The World Bank (WB) will provide Jordan with $250 million in August as part of $500 million in concessional financing to support Jordan’s ongoing reforms, Ferid Belhaj, World Bank MENA vice president, said on Sunday.
The WB already extended $250 million to the Kingdom last week as the first part of the $500 million financing, which was announced late June with a vision to improve the economy and business climate by reducing business costs fostering competition, and increasing exports, he said during a meeting with the media on Sunday.
“The disbursement of the second $250 million will be in August,” he said, stressing the bank’s commitment to and support for Jordan.
The $500 million First Equitable Growth and Job Creation Development Policy Loan (DPL) consists of a grant of $111 million from the Global Concessional Financing Facility (GCFF) and a non-concessional portion of $389 million.

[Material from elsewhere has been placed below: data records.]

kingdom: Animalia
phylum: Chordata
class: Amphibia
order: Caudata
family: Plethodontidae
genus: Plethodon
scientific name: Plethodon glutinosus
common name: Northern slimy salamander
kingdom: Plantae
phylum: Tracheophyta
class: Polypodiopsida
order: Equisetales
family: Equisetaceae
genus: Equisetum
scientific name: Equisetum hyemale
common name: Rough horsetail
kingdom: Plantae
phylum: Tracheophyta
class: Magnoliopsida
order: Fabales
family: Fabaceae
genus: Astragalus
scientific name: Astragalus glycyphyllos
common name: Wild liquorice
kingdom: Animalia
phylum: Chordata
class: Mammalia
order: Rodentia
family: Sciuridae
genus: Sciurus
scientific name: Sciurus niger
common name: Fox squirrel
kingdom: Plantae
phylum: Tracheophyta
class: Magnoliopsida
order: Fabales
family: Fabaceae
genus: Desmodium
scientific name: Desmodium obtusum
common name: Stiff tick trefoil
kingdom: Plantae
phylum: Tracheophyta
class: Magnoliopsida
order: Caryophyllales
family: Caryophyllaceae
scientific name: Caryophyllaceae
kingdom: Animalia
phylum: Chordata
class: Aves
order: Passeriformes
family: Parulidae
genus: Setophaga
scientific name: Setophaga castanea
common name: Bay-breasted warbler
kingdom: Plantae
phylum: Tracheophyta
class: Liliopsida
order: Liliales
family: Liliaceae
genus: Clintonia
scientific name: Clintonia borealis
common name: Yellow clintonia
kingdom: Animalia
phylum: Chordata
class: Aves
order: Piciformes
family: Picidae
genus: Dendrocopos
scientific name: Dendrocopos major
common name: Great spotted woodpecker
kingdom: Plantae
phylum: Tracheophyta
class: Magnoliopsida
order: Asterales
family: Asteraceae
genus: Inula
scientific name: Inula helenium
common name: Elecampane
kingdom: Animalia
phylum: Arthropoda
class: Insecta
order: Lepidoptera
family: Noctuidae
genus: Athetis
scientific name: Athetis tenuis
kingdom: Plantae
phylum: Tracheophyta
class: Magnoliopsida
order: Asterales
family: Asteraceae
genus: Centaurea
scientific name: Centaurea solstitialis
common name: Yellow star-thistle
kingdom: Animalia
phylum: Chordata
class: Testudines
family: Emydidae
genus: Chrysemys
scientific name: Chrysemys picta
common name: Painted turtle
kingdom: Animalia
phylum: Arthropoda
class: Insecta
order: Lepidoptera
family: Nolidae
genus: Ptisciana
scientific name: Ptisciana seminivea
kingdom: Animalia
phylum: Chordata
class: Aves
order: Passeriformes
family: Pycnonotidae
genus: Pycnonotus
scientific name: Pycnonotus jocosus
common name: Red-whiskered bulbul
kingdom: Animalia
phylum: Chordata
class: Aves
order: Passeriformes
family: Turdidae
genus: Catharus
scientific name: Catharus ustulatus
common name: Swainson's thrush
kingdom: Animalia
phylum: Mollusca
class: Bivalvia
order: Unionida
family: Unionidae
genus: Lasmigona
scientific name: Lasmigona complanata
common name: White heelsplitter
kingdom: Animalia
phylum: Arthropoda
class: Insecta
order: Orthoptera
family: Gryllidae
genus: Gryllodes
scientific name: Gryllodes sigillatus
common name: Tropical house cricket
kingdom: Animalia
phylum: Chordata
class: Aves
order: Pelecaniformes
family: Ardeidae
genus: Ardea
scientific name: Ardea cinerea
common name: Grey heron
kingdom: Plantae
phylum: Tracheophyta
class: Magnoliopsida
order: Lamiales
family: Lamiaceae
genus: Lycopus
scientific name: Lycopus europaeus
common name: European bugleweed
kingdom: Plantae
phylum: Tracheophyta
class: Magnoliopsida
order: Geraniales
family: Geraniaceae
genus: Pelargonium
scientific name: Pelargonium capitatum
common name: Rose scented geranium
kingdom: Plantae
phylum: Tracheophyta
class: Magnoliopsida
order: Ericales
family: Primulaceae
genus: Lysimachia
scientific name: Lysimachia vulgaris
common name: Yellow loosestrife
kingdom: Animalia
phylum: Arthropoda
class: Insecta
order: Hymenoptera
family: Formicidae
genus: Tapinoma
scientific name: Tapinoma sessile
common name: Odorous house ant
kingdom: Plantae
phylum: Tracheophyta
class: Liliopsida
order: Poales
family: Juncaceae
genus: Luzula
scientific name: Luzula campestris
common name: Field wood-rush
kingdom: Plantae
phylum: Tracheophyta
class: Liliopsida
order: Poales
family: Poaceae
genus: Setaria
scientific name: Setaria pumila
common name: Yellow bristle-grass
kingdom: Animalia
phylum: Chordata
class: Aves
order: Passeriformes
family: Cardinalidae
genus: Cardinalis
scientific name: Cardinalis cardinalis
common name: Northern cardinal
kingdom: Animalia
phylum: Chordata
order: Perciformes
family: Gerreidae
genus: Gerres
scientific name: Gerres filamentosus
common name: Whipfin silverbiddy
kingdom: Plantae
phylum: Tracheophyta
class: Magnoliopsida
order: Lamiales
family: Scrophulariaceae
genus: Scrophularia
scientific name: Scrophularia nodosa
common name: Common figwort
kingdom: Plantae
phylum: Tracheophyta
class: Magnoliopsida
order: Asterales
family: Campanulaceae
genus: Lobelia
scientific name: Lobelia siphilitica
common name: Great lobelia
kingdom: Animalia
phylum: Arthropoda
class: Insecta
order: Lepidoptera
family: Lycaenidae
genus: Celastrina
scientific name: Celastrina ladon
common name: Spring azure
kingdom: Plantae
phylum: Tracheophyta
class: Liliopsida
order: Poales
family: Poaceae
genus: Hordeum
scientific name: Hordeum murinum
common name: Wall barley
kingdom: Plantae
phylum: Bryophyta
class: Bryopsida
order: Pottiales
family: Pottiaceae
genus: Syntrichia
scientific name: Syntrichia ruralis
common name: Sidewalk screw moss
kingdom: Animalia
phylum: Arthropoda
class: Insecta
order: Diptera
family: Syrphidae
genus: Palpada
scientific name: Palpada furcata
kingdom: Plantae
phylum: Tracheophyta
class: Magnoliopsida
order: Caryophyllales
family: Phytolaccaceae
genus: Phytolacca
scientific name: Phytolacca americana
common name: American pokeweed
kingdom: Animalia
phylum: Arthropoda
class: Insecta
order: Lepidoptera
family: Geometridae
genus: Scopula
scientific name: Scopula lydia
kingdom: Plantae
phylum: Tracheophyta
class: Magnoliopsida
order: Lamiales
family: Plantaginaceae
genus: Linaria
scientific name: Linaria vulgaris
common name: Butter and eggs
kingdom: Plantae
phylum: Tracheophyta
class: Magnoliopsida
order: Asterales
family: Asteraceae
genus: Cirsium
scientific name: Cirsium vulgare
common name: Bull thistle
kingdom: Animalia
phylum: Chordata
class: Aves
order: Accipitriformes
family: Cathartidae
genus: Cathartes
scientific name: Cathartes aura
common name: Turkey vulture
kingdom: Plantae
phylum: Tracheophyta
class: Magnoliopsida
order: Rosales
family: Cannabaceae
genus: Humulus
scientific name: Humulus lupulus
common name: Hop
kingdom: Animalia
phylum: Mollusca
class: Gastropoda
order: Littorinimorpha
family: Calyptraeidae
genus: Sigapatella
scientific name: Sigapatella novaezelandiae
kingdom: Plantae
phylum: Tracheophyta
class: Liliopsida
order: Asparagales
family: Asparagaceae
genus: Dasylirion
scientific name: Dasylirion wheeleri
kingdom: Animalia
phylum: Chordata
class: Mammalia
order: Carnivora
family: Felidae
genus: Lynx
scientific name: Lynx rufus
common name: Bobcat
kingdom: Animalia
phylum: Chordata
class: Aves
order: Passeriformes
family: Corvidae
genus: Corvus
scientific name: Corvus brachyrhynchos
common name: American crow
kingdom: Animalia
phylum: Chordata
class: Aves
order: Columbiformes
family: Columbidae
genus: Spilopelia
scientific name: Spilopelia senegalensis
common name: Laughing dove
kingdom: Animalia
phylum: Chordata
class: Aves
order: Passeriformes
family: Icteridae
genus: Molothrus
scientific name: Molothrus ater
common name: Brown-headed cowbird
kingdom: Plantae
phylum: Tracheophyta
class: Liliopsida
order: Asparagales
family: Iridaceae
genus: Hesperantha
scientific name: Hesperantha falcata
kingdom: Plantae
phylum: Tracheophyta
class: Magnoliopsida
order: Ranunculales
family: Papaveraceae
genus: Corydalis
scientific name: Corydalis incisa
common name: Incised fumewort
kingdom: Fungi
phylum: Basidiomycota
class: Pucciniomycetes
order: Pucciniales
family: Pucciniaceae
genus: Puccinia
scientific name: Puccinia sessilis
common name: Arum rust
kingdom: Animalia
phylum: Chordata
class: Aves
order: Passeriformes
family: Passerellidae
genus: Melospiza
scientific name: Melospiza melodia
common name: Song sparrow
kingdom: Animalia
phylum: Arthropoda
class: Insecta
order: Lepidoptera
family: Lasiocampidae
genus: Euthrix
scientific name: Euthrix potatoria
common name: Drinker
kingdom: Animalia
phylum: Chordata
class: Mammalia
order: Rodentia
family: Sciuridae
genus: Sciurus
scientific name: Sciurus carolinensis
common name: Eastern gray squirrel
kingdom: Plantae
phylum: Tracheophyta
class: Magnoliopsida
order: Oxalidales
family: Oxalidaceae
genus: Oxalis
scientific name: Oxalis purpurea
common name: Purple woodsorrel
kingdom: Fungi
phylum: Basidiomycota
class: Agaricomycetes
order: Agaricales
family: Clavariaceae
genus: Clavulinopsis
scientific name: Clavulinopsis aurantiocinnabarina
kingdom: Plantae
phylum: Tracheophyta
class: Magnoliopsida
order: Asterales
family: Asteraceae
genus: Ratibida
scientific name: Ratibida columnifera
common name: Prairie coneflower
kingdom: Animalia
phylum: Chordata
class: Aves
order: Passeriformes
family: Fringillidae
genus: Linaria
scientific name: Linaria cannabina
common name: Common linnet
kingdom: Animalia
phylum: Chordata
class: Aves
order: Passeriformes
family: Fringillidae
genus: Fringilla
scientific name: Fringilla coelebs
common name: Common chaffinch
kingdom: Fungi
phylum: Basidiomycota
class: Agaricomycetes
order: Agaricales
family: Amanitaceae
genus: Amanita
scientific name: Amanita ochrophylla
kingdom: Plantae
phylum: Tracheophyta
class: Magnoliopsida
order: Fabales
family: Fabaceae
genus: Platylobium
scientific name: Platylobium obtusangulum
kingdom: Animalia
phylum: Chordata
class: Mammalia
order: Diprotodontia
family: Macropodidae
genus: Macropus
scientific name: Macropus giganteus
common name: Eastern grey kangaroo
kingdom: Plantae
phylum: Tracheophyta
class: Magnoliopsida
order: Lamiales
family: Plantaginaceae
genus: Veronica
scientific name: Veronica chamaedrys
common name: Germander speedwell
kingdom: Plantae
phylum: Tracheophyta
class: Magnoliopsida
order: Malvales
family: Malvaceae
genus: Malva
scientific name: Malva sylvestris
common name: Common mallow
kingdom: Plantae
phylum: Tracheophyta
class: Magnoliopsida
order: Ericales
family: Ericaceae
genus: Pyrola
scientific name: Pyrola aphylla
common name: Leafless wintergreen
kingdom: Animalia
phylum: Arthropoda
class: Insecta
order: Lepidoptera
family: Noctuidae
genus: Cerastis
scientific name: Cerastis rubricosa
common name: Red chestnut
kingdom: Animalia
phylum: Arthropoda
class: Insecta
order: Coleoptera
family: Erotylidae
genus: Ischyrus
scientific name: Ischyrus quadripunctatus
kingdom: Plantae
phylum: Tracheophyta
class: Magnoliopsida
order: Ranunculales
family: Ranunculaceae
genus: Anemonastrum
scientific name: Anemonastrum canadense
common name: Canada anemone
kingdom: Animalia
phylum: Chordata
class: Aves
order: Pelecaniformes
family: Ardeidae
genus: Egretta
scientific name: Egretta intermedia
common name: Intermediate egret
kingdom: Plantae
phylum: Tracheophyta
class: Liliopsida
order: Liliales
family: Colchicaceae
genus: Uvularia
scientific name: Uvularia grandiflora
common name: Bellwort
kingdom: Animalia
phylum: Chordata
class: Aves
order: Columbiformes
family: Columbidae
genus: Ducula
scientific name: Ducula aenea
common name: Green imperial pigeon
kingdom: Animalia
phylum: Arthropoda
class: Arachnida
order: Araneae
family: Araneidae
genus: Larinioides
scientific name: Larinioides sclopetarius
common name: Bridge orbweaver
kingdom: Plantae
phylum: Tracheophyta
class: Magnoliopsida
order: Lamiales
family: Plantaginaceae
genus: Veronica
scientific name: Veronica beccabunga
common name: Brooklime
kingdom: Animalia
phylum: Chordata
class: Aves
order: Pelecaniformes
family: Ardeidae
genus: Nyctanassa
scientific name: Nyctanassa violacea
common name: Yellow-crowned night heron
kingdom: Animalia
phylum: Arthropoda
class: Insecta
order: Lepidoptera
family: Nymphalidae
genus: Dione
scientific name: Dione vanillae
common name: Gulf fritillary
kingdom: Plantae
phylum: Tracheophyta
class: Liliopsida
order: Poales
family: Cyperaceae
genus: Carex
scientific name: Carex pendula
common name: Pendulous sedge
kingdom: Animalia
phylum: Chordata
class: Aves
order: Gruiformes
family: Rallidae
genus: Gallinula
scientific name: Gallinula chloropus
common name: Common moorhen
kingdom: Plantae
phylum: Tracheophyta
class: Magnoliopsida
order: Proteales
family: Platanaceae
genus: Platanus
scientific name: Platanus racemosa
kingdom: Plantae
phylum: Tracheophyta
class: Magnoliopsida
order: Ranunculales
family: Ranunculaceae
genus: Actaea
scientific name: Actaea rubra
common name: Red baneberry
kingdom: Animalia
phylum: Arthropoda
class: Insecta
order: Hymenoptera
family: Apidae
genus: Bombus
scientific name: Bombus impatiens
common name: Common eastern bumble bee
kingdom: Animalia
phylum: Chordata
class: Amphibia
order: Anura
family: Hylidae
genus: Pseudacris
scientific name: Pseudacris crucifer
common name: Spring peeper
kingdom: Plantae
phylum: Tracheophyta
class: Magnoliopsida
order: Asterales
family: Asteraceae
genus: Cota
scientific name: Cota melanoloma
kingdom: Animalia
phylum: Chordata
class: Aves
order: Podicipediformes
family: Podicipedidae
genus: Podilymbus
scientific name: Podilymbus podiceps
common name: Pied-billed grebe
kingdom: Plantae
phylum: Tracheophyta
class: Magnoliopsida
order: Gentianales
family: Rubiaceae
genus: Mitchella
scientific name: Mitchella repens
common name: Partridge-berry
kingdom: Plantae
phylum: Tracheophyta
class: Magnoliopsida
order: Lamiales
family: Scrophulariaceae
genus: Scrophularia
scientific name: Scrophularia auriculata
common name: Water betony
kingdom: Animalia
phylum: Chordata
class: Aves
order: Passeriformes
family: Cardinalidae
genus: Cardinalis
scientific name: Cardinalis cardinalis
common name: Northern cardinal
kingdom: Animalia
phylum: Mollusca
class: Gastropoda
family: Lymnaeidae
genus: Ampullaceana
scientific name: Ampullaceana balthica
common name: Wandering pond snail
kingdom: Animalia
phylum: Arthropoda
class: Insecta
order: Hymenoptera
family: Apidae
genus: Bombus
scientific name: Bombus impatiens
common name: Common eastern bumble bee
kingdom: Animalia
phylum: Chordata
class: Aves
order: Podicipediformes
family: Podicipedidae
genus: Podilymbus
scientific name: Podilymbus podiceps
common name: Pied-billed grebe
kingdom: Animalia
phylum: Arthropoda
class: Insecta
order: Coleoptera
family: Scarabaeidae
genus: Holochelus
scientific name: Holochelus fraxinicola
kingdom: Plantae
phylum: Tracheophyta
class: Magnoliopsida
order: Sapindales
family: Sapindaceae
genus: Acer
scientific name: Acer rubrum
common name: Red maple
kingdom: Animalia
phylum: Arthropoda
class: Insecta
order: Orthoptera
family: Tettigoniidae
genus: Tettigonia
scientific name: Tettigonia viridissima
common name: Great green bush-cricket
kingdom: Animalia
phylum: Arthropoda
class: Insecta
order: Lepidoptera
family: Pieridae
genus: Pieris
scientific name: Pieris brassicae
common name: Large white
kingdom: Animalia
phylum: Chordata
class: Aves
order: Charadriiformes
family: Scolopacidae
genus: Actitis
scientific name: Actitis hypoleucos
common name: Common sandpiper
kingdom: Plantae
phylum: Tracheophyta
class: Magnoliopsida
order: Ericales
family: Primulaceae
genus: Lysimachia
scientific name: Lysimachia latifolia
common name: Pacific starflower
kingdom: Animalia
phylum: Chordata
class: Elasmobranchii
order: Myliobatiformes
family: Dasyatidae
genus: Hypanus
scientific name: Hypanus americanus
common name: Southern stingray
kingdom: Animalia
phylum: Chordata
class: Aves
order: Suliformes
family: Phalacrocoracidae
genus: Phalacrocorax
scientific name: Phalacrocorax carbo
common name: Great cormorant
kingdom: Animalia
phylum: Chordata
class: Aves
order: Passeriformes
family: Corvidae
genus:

During the meeting, Tania Meyer, resident representative of the WB in Jordan, said the financing will help in the expansion of the number of the National Aid Fund cash transfer programmes.
She said the number will be doubled from 98,000 currently.
Meyer added that the WB would also continue to focus on various areas of support development plans, including those designed to improve the education sector, adding that one of the key areas of support will focus on ensuring access to quality education for all.
Last month, the WB announced that the loan would also expand social safety nets to protect the underprivileged against economic shocks, boost job creation and improve access to finance for small and medium enterprises (SMEs). The programme, will have a specific focus on creating opportunities for young people and women.
The non-concessional portion has a fixed spread and final maturity of 35 years, including a grace period of four and a half years.
“The interest rate on the loan is close to zero,” Meyer said during the meeting, on Sunday.
The WB financing will support reforms to reduce business costs and improve market accessibility as a way of boosting productivity. At the same time, creating flexible and integrated labour markets and better, more efficient social assistance will allow more Jordanians to work, and allow those that do not have employment or decent incomes to benefit from social assistance.
Launched in 2016, the GCFF provides concessional financing to middle income countries hosting large numbers of refugees at rates usually reserved for the poorest countries. The programme brings the World Bank Group’s total commitments to Jordan to $1.3 billion, of which $1.1 billion is on concessional terms.